> Tasks for this exercise
a - In the text below on differential equations in the sense of distributions, what property is required of the coefficients a_i(x) in the generalized differential operator?
b - Using the text below on differential equations in the sense of distributions, explain why each term of the formal adjoint applied to φ carries a factor of (-1) raised to the order of the derivative.

> Text shown
--
# Applied linear operators and spectral methods/Differential equations of distributions

## Differential equations in the sense of distributions

We can also generalize the notion of a differential equation.

Definition:

The differential equation ${\mathcal {L}}u=f$  is a differential equation in the sense of a distribution (i.e., in the weak sense) if $f$  and $u$  are distributions and all the derivatives are interpreted in the weak sense.

Suppose ${\mathcal {L}}$  is the generalized differential operator

${\mathcal {L}}=a_{n}(x){\cfrac {d^{n}}{dx^{n}}}+a_{n-1}(x){\cfrac {d^{(n-1)}}{dx^{(n-1)}}}+\dots +a_{0}(x)$

where $a_{i}(x)$  is infinitely differentiable.

We seek a $u$  such that

$\left\langle {\mathcal {L}}u,\phi \right\rangle =\left\langle f,\phi \right\rangle \qquad \forall \phi \in D$

which is taken to mean that

$\left\langle u,{\mathcal {L}}^{*}\phi \right\rangle =\left\langle f,\phi \right\rangle \qquad \forall \phi \in D~.$

Note that

$\left\langle a_{k}(x){\cfrac {d^{k}u}{dx^{k}}},\phi \right\rangle =\left\langle {\cfrac {d^{k}u}{dx^{k}}},a_{k}(x)~\phi \right\rangle =(-1)^{k}\left\langle u,{\cfrac {d}{dx^{k}}}[a_{k}(x)~\phi ]\right\rangle$

Therefore,

${\mathcal {L}}^{*}\phi =(-1)^{n}~{\cfrac {d^{n}(a_{n}\phi )}{dx^{n}}}+(-1)^{n-1}~{\cfrac {d^{(n-1)}(a_{n-1}\phi )}{dx^{(n-1)}}}+\dots +a_{0}~\phi ~.$

Here ${\mathcal {L}}^{*}$  is the formal adjoint of ${\mathcal {L}}$ . We can check that $({\mathcal {L}}^{*})^{*}={\mathcal {L}}$ . If ${\mathcal {L}}={\mathcal {L}}^{*}$  we say that ${\mathcal {L}}$  is formally self adjoint.
--
> Excerpted data
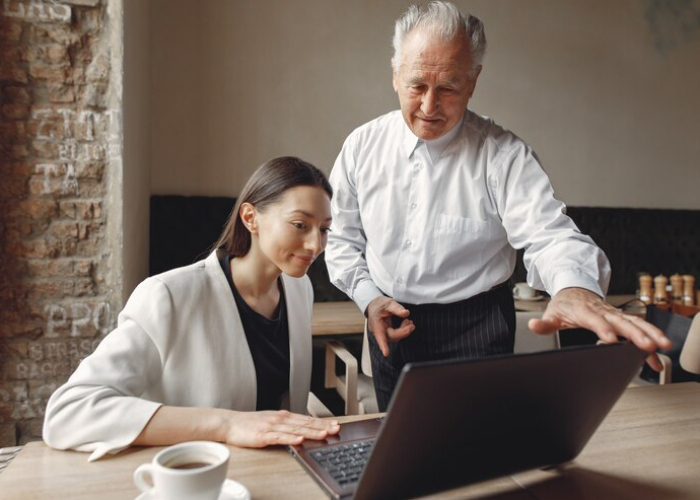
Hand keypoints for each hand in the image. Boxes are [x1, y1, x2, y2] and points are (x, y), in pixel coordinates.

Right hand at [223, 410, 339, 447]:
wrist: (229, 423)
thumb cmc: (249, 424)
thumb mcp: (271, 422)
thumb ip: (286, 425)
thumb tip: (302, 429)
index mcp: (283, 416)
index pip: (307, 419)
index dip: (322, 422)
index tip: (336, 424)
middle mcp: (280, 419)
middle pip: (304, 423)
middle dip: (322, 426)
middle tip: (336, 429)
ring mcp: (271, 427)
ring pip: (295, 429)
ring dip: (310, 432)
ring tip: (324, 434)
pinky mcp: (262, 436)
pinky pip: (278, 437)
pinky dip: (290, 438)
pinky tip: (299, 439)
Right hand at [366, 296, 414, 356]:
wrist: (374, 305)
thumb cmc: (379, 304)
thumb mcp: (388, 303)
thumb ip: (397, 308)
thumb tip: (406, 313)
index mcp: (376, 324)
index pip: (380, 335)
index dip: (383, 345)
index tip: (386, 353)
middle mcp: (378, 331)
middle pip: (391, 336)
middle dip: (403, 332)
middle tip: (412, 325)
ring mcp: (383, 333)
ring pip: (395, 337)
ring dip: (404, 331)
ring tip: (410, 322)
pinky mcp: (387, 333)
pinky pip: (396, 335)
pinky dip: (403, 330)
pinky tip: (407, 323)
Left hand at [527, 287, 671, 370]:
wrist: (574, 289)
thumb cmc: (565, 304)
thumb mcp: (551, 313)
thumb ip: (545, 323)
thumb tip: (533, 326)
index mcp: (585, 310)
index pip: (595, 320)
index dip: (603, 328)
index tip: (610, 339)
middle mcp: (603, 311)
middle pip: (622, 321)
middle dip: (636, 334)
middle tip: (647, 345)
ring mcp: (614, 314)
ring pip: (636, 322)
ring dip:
--
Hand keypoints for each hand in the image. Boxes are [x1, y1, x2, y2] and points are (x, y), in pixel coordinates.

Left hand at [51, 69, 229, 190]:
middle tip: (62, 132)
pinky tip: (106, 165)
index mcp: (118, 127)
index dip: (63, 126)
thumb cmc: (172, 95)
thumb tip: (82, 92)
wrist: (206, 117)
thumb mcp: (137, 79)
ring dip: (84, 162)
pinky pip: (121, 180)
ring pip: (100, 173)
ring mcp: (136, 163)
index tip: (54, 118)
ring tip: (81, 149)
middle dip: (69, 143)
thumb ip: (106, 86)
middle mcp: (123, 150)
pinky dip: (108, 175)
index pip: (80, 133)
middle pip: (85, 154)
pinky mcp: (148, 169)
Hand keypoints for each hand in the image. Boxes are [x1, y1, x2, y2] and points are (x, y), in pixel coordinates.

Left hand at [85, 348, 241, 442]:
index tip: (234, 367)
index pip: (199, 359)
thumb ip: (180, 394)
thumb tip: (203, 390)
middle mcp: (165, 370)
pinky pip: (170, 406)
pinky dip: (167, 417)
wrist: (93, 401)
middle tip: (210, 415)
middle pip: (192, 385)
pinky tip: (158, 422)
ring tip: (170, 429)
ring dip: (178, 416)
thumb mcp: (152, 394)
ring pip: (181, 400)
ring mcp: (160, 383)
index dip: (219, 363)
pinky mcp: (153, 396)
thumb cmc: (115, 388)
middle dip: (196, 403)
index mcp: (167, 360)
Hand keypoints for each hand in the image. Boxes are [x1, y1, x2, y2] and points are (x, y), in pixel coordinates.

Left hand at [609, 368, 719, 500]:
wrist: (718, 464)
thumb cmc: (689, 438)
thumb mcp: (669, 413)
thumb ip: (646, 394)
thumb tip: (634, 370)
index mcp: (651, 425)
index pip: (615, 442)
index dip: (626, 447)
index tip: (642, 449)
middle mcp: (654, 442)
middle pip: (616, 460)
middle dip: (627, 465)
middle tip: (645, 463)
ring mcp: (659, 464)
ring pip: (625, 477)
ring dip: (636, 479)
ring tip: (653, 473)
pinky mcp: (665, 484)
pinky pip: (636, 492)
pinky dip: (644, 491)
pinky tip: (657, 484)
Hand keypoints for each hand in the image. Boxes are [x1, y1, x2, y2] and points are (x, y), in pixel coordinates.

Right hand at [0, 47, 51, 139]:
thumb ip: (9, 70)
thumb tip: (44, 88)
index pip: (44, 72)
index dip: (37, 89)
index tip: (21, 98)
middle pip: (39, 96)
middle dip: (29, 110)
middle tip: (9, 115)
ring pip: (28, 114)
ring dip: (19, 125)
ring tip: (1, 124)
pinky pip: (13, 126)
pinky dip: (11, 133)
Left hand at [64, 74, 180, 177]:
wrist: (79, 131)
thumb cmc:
--
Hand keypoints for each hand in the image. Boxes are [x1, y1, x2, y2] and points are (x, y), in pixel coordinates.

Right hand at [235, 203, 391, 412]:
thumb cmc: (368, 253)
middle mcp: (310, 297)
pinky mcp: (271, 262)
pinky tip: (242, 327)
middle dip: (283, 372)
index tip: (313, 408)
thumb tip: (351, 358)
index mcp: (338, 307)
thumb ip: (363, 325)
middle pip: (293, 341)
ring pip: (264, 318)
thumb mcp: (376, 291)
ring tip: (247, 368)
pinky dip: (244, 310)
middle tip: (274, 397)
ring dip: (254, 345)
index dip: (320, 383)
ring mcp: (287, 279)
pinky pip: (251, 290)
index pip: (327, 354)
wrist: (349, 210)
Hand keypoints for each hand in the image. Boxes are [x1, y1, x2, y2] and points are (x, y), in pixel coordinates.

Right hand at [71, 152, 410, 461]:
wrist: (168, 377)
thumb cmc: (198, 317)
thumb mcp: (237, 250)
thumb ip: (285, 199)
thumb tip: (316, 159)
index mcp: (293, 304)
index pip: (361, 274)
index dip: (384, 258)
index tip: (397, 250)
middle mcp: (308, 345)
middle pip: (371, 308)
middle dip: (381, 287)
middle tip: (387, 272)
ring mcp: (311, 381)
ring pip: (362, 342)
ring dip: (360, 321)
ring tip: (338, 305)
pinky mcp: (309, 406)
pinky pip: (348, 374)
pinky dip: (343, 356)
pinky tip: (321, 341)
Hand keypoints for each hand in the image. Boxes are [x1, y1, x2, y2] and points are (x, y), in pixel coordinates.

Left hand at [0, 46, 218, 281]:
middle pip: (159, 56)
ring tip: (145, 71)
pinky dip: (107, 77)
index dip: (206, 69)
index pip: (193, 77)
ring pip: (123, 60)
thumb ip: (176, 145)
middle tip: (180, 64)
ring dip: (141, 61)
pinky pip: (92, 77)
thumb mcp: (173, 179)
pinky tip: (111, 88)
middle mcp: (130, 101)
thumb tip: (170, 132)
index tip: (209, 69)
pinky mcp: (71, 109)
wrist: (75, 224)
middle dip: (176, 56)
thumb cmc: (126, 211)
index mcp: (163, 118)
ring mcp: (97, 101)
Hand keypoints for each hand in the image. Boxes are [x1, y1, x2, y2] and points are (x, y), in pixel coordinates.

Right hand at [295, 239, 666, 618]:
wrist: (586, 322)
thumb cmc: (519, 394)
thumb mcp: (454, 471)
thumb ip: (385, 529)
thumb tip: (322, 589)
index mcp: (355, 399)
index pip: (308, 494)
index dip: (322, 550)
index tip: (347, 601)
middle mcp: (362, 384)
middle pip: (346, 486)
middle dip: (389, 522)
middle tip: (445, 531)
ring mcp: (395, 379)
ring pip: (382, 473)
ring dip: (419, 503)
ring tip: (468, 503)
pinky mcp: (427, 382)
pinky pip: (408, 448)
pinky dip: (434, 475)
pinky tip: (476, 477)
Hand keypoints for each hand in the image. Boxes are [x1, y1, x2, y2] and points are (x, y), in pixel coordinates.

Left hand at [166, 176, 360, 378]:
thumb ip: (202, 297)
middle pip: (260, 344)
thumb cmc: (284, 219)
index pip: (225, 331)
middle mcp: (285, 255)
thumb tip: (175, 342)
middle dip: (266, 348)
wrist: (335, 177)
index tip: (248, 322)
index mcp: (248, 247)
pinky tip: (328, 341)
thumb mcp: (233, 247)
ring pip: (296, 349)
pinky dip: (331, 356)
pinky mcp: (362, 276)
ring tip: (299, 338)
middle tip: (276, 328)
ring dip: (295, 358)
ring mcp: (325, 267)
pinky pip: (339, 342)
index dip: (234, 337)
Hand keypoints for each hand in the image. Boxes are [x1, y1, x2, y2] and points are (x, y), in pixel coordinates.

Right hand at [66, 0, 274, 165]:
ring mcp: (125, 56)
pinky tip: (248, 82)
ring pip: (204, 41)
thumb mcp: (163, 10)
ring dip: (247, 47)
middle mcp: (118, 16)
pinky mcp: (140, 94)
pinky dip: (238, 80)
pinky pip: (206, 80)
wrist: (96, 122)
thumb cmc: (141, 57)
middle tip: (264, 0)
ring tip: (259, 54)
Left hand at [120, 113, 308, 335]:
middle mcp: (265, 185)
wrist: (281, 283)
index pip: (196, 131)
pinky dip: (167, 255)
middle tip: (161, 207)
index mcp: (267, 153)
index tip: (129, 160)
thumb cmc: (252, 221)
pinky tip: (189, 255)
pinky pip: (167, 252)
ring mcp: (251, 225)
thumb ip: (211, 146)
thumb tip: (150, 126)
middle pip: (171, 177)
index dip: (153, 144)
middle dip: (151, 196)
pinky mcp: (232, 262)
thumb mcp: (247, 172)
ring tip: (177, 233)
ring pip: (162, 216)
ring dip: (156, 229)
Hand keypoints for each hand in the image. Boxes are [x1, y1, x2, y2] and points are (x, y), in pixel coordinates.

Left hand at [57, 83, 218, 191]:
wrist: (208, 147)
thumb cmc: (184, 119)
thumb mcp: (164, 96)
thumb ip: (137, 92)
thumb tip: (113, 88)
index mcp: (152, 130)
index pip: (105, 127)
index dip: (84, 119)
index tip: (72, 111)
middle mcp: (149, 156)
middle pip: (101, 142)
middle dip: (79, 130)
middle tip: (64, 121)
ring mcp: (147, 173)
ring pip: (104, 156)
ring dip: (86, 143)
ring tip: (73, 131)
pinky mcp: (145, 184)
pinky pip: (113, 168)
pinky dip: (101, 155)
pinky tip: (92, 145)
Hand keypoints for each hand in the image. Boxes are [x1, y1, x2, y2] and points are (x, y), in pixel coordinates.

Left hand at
--
> Exercise results
a - Each coefficient a_i(x) must be infinitely differentiable.

b - Pairing a term a_k(x) times the k-th derivative of u with φ is the same as pairing the k-th derivative of u with a_k(x)φ. Since derivatives are taken in the weak sense, that pairing equals (-1)^k times the pairing of u with the k-th derivative of a_k(x)φ. Collecting these terms gives the formal adjoint as a sum of (-1)^k times the k-th derivative of a_kφ.